While the Treasurer plots how to take money out of our pockets in the next Budget, we discover the Albanese government has spent $20 million on an ad campaign to tell people to … conserve fuel.
Every little bit helps starts Monday across television, social media, billboards, and posters.
Excuse me, do we not already pay a billion dollars every year for the ABC?
Do MPs and Senators working in government have access to social media?
Can they hold press conferences where the media rock up and voluntarily report the requests of government?
I don’t mean to sound outraged and petulant, but can Albanese explain it to me, like I’m five, why we need to blow $20 million of hard-earned money on ads telling people what they already know?
I challenge the Labor government to find anyone in possession of a vehicle that doesn’t know about the fuel crisis.
Telling people to use public transport, walk, or ride a bike is utterly privileged horsesh-t from a political class that hops to-and-from Canberra in Commonwealth cars and on freebie flights.

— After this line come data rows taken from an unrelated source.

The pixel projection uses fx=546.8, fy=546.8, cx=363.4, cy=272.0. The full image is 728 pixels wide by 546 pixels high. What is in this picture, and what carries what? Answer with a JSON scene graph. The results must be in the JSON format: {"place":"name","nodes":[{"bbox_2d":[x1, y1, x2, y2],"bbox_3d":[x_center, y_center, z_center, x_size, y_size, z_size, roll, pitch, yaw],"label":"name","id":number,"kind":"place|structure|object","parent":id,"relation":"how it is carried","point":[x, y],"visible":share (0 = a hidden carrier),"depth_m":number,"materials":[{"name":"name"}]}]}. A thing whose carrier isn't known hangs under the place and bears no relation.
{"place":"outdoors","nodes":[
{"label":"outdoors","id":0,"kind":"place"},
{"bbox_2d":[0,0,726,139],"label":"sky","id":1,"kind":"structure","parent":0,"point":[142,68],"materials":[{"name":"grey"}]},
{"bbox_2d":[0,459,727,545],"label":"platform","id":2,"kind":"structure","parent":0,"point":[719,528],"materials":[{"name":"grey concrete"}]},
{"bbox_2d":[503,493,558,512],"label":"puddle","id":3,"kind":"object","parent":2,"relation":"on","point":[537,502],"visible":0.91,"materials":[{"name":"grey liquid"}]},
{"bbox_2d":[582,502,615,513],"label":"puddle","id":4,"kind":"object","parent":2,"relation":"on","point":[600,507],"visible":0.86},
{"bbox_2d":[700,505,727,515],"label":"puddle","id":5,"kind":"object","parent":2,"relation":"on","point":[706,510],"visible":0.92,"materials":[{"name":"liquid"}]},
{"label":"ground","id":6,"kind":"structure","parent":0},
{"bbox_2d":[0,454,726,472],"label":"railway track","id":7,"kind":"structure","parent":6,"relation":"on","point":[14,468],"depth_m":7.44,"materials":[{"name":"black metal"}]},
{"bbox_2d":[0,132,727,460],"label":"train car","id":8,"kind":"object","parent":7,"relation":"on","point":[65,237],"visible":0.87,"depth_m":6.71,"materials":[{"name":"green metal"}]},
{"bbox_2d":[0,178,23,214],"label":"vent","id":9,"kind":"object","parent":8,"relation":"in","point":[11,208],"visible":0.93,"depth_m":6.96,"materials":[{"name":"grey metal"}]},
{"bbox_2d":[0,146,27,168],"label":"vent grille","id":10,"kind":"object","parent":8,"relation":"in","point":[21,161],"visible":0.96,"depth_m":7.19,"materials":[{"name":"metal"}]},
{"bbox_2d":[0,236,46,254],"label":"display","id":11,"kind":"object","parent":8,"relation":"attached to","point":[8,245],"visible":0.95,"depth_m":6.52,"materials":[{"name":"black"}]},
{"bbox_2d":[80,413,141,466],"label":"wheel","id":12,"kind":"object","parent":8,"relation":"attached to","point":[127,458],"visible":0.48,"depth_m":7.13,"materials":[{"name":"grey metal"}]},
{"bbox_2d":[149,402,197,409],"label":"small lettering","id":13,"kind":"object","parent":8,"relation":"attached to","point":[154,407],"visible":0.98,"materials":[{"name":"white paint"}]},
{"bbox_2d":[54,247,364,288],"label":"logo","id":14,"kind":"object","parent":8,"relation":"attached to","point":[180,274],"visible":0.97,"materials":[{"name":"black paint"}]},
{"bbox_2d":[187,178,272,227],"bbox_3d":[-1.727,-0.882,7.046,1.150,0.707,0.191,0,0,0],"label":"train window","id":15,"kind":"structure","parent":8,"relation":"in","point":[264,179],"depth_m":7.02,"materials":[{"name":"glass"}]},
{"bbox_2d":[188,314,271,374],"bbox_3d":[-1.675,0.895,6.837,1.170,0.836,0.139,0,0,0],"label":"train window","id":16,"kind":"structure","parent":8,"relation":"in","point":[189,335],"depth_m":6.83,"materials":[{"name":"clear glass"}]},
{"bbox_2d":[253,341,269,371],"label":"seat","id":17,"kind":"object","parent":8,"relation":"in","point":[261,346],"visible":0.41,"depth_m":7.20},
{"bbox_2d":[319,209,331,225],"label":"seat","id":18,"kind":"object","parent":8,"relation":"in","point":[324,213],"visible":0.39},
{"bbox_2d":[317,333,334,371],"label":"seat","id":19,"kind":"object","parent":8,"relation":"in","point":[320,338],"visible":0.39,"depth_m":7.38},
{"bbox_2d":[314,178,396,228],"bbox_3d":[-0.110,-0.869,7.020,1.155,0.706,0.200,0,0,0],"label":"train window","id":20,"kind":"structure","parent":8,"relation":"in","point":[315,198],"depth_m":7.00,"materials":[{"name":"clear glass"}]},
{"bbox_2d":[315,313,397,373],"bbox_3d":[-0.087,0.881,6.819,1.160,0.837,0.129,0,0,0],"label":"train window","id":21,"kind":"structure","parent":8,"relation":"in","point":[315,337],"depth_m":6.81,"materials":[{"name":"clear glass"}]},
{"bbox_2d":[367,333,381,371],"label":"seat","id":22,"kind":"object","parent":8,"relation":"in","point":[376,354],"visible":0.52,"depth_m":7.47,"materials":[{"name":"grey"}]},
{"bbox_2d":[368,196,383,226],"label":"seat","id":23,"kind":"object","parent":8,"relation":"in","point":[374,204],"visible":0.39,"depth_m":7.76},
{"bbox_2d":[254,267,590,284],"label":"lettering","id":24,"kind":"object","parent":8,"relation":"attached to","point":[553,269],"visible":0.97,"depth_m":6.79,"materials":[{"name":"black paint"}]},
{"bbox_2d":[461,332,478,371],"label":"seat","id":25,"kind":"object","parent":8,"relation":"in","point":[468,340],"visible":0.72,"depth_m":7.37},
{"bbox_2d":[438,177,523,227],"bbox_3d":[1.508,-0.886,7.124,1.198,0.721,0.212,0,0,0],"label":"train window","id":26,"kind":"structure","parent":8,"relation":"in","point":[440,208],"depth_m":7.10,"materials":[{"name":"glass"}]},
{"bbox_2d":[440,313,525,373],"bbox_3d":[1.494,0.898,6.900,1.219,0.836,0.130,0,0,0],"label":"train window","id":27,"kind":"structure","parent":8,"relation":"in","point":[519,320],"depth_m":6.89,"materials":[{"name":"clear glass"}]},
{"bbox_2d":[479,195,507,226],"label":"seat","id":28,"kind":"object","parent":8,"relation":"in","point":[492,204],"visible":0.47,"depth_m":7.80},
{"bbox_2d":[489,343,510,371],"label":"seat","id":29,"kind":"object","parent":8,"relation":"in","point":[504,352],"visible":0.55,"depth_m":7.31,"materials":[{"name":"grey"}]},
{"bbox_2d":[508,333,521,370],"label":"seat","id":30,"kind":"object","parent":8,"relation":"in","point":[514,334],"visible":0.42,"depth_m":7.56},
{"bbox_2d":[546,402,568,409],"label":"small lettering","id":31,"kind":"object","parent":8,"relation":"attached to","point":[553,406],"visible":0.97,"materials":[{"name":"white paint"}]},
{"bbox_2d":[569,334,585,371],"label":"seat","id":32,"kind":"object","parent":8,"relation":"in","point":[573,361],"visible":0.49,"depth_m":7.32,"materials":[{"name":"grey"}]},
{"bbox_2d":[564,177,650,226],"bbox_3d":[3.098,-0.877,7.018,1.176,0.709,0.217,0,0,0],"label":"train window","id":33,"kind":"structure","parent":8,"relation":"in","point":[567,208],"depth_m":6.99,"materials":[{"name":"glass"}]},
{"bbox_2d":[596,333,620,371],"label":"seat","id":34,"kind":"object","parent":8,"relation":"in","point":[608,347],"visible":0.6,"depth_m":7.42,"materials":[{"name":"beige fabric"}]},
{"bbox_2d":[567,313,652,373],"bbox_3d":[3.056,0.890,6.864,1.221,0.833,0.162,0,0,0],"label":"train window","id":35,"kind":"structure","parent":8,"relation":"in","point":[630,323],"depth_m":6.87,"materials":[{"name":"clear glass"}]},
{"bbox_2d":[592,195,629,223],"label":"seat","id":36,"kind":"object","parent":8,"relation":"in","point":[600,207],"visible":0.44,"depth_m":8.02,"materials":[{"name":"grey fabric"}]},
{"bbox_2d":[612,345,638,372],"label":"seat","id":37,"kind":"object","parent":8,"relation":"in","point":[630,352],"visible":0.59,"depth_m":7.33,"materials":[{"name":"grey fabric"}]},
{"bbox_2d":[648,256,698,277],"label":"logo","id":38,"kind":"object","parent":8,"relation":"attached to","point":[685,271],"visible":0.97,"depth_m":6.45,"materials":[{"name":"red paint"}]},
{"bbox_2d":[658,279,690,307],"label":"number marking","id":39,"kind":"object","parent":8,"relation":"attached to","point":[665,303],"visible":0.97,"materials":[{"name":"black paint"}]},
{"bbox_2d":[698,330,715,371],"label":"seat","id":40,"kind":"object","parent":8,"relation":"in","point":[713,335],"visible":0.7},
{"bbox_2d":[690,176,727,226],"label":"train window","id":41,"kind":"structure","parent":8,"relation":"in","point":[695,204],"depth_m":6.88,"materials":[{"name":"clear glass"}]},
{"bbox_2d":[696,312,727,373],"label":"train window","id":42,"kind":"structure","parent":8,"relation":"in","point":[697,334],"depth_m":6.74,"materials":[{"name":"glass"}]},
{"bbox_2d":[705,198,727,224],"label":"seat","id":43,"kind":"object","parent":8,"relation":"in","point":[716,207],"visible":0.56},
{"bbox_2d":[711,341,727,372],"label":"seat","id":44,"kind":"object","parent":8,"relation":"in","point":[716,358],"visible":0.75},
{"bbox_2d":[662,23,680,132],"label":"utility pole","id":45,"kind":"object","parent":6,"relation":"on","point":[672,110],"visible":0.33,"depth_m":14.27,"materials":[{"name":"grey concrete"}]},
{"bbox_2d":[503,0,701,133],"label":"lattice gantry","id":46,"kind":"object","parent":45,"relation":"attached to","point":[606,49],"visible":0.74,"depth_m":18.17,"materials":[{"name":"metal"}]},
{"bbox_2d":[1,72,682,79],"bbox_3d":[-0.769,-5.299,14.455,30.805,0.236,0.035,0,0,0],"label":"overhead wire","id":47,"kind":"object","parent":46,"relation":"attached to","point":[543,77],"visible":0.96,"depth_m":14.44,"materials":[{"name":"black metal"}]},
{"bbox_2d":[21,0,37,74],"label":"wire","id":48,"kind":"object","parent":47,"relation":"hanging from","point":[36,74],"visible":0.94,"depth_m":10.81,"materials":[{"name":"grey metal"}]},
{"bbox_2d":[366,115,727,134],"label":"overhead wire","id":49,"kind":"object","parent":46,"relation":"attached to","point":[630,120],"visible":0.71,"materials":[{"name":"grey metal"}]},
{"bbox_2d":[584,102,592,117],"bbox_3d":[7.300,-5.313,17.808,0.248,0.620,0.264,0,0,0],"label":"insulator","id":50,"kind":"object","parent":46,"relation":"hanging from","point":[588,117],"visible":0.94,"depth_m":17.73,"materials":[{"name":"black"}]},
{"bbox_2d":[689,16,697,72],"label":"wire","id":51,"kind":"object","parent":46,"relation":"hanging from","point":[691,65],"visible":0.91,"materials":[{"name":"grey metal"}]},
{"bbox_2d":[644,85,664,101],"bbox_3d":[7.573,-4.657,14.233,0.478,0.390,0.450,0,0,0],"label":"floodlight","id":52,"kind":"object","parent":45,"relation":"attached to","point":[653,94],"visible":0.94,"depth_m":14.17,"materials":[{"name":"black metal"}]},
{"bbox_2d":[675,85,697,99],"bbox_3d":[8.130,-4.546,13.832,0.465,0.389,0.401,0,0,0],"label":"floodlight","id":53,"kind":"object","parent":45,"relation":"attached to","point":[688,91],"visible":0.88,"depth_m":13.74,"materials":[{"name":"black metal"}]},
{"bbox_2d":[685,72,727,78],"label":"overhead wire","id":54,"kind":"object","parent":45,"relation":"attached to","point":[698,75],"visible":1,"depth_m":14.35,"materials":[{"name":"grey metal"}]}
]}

Did the Prime Minister swim to Singapore?
It has been reported that the Minister for Infrastructure signed off on the marketing campaign. Well, shame on them. Pay for it out of the coffers of ministerial wages. After all, we are only in this mess because generations of politicians ignored repeated warnings and overwhelming public demand to keep domestic refineries and expand our oil drilling.
Australians have had enough of this cycle where politicians create a crisis, spend money talking about the crisis, spend money advertising that we’re in a crisis, spend money micromanaging Australians, and then use money to buy their way out of the crisis.

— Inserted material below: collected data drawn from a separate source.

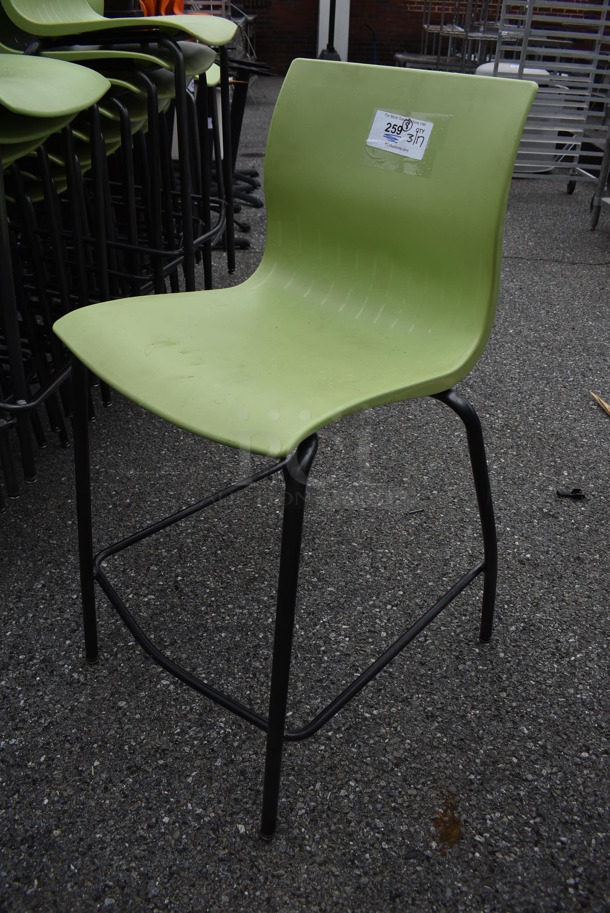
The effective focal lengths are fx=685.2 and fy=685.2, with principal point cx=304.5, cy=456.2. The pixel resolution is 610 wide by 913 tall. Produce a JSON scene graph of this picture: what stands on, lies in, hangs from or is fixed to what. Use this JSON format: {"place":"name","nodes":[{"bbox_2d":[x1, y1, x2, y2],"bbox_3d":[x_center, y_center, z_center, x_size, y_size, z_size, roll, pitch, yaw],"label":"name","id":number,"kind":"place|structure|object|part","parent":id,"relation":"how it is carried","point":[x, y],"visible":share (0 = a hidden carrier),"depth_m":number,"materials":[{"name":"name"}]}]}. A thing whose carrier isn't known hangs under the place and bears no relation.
{"place":"outdoors","nodes":[
{"label":"outdoors","id":0,"kind":"place"},
{"bbox_2d":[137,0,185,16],"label":"orange chair","id":1,"kind":"object","parent":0,"point":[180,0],"visible":0.28,"depth_m":4.79,"materials":[{"name":"orange plastic"}]},
{"bbox_2d":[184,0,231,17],"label":"metal rack","id":2,"kind":"object","parent":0,"point":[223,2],"visible":0.2,"depth_m":6.30,"materials":[{"name":"metal"}]},
{"bbox_2d":[0,87,609,912],"label":"asphalt pavement","id":3,"kind":"structure","parent":0,"point":[308,885],"materials":[{"name":"grey asphalt"}]},
{"bbox_2d":[0,53,110,507],"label":"chair stack","id":4,"kind":"object","parent":3,"relation":"on","point":[95,81],"visible":0.95,"depth_m":1.39,"materials":[{"name":"green"}]},
{"bbox_2d":[3,0,238,303],"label":"stacked chairs","id":5,"kind":"object","parent":3,"relation":"on","point":[180,68],"visible":0.75,"depth_m":1.82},
{"bbox_2d":[198,57,264,250],"bbox_3d":[-0.500,-1.541,3.105,0.649,1.050,0.654,4,32,3],"label":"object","id":6,"kind":"object","parent":3,"relation":"on","point":[239,106],"visible":0.29,"depth_m":3.16,"materials":[{"name":"black metal"}]},
{"bbox_2d":[55,56,541,840],"bbox_3d":[-0.011,-0.038,1.008,0.538,0.910,0.558,4,32,3],"label":"green chair","id":7,"kind":"object","parent":3,"relation":"on","point":[283,322],"visible":0.99,"depth_m":0.98,"materials":[{"name":"green plastic"}]},
{"label":"leg","id":8,"kind":"part","parent":7,"relation":"part of","materials":[{"name":"black metal"}]},
{"label":"seat","id":9,"kind":"part","parent":7,"relation":"part of","materials":[{"name":"green plastic"}]},
{"label":"leg","id":10,"kind":"part","parent":7,"relation":"part of","materials":[{"name":"black metal"}]},
{"label":"backrest","id":11,"kind":"part","parent":7,"relation":"part of","materials":[{"name":"green plastic"}]},
{"bbox_2d":[365,109,433,161],"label":"paper label","id":12,"kind":"object","parent":7,"relation":"attached to","point":[422,134],"visible":0.99,"depth_m":0.95,"materials":[{"name":"white paper"}]},
{"bbox_2d":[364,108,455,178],"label":"clear tape","id":13,"kind":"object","parent":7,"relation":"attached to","point":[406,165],"visible":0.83,"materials":[{"name":"clear plastic"}]},
{"label":"leg","id":14,"kind":"part","parent":7,"relation":"part of","materials":[{"name":"black metal"}]},
{"bbox_2d":[476,62,561,176],"bbox_3d":[1.404,-2.275,4.608,0.594,0.671,0.588,4,32,3],"label":"white container","id":15,"kind":"object","parent":3,"relation":"on","point":[502,65],"visible":0.2,"depth_m":4.44,"materials":[{"name":"white plastic"}]},
{"bbox_2d":[492,0,609,190],"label":"metal rack","id":16,"kind":"object","parent":3,"relation":"on","point":[600,34],"visible":0.68,"depth_m":3.92,"materials":[{"name":"metal"}]},
{"bbox_2d":[556,487,585,499],"bbox_3d":[0.628,0.083,1.616,0.077,0.020,0.043,4,32,3],"label":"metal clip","id":17,"kind":"object","parent":3,"relation":"on","point":[573,492],"visible":0.97,"depth_m":1.61,"materials":[{"name":"black metal"}]},
{"bbox_2d":[589,119,609,229],"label":"metal cart","id":18,"kind":"object","parent":3,"relation":"on","point":[596,213],"visible":1,"depth_m":3.57,"materials":[{"name":"metal"}]},
{"bbox_2d":[589,390,609,415],"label":"wooden stick","id":19,"kind":"object","parent":3,"relation":"on","point":[605,406],"visible":0.96,"depth_m":1.97,"materials":[{"name":"brown wood"}]},
{"bbox_2d":[318,0,341,59],"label":"black pole","id":20,"kind":"object","parent":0,"point":[329,29],"visible":0.45,"depth_m":8.21,"materials":[{"name":"black metal"}]},
{"bbox_2d":[318,0,349,61],"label":"white pillar","id":21,"kind":"structure","parent":0,"point":[319,49],"depth_m":8.44,"materials":[{"name":"white"}]},
{"bbox_2d":[246,0,609,75],"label":"brick wall","id":22,"kind":"structure","parent":0,"point":[417,33],"depth_m":8.95,"materials":[{"name":"red brick"}]},
{"bbox_2d":[416,0,502,71],"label":"metal rack","id":23,"kind":"object","parent":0,"point":[466,34],"visible":0.51,"depth_m":7.05,"materials":[{"name":"silver metal"}]}
]}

The Opposition wants a website instead, apparently, that provides little dashboards to allow people to track fuel supplies, shipments, and distribution. How much will that cost us? If the BOM refurbishment approached $100 million, who knows! But it would be too much, that’s how much.

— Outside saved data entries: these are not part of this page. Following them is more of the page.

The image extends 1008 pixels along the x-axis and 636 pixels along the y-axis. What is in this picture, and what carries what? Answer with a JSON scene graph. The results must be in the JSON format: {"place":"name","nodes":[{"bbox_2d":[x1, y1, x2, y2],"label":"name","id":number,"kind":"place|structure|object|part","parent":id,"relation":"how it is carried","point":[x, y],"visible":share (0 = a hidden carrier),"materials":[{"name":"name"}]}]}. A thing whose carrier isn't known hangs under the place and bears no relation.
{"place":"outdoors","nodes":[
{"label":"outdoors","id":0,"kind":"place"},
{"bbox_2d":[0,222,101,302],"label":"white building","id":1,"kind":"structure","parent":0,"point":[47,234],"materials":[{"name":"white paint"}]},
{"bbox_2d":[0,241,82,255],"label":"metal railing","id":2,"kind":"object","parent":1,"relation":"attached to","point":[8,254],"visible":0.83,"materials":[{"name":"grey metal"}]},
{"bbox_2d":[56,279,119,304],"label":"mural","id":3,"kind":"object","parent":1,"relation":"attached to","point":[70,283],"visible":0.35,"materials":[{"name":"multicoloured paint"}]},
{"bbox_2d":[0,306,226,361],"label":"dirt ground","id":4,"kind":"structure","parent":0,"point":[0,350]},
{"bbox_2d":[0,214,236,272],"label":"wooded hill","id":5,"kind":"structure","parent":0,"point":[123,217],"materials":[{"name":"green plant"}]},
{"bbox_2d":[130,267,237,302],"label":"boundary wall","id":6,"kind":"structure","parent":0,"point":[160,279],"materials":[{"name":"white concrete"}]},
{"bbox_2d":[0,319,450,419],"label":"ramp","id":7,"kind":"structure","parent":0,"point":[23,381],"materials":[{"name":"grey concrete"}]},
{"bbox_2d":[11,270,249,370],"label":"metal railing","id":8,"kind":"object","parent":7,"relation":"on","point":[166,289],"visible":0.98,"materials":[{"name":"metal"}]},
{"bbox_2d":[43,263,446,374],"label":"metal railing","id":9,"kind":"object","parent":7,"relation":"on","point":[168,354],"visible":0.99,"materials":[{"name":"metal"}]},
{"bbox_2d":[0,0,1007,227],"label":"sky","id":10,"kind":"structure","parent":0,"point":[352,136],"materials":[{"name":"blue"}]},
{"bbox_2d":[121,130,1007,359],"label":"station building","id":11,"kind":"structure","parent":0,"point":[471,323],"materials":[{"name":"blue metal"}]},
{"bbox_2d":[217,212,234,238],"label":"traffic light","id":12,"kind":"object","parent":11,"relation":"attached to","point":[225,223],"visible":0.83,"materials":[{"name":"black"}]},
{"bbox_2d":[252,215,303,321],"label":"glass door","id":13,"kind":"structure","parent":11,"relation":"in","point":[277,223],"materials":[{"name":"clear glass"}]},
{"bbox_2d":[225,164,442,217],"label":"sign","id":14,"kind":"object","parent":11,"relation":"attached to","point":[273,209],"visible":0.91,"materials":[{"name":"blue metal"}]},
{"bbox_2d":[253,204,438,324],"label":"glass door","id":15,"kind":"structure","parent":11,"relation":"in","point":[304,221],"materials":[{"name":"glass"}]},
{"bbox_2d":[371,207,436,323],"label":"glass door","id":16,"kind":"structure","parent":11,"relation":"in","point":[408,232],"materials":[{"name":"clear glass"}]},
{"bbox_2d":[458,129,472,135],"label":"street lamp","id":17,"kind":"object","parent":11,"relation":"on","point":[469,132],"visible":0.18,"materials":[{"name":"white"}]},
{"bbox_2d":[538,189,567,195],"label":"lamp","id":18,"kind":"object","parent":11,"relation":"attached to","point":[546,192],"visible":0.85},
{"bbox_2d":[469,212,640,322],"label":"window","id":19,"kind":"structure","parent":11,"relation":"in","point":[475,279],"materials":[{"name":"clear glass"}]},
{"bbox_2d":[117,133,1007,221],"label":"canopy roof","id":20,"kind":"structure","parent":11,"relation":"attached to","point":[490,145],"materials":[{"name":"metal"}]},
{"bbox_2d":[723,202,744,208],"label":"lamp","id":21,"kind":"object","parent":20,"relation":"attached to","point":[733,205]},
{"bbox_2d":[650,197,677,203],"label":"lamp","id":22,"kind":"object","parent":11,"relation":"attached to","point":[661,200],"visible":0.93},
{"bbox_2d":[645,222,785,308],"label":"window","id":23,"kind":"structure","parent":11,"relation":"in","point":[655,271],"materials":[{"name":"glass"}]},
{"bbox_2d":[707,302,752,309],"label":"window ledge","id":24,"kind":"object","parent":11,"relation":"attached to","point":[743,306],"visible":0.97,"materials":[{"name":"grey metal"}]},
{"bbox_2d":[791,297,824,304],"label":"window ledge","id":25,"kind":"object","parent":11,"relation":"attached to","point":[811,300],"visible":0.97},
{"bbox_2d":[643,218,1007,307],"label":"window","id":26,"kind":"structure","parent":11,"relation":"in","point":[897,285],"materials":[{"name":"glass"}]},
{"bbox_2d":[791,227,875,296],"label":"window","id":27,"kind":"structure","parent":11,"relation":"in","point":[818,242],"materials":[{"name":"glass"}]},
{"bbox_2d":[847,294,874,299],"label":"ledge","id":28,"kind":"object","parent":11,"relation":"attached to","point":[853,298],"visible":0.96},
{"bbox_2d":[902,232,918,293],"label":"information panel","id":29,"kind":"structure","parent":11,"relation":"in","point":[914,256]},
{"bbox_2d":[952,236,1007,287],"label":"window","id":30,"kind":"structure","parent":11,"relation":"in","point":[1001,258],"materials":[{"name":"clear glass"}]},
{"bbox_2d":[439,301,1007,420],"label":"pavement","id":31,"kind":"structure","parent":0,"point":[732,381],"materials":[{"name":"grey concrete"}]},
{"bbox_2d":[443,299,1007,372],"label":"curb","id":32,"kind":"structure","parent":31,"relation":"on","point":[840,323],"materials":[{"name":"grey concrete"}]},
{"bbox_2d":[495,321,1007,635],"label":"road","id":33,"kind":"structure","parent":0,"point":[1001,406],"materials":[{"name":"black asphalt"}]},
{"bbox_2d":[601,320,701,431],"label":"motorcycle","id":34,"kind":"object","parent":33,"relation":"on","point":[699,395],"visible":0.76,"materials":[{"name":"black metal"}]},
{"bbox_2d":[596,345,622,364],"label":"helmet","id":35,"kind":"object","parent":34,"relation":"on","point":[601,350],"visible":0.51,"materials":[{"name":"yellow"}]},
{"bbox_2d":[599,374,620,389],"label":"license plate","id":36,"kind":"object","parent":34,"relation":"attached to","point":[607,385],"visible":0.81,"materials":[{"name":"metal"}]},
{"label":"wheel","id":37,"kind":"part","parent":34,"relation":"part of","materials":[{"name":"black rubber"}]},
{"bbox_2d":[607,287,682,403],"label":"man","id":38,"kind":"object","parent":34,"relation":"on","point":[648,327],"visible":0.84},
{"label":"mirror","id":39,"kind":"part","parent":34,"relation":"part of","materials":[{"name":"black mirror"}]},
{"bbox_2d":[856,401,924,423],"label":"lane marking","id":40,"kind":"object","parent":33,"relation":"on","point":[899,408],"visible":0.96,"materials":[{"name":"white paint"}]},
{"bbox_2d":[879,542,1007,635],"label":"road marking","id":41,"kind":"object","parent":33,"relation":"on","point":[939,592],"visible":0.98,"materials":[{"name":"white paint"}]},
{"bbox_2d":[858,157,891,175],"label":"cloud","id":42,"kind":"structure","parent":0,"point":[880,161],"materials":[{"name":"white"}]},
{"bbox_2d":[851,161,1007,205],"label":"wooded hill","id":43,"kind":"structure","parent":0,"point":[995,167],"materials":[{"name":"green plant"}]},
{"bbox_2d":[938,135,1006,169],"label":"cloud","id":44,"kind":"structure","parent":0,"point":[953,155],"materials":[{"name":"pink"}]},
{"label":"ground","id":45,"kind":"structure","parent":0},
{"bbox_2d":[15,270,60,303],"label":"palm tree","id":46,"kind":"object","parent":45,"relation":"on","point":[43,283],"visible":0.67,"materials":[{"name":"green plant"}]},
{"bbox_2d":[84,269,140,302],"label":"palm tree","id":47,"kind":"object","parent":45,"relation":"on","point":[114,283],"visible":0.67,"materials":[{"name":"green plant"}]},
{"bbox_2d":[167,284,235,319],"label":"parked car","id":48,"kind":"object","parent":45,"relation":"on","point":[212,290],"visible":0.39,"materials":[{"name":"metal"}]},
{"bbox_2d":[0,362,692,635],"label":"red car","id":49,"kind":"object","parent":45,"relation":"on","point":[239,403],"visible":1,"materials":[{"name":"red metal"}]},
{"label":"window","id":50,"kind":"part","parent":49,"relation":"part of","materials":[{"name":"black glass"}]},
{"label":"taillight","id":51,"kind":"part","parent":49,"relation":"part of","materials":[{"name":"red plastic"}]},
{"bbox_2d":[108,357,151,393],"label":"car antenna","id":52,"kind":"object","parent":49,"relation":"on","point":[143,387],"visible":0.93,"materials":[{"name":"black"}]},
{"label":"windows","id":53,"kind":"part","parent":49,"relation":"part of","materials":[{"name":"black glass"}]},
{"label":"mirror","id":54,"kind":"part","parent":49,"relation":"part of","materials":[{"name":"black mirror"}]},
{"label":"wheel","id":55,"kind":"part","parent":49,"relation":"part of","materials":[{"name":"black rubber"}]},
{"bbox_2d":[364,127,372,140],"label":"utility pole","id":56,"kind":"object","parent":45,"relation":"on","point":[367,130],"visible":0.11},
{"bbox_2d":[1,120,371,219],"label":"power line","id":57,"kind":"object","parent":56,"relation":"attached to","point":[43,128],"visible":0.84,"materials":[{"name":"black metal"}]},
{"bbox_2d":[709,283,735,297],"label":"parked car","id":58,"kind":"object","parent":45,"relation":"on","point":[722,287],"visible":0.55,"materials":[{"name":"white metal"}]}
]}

Neither an ad campaign nor a website makes the slightest bit of difference to fuel security or fuel prices.
Australians don’t want to track the nation’s crisis, or to be told in the most nannying way possible that ‘every little bit helps, from running errands in fewer trips to only filling up with the fuel you need’ they want politicians to fix their mess with the enormous amount of money they are already paid.
And if you think I sound annoyed, I wouldn’t dare publish the comments being put up on social media by real Australians who have had enough.
$20 million cannot be allowed to walk out the door. It’s a disgraceful waste of cash this country doesn’t have.
Next thing you know, the Treasurer will be hiking up taxes because of inflation rising out of nowhere. That’ll be your fault too.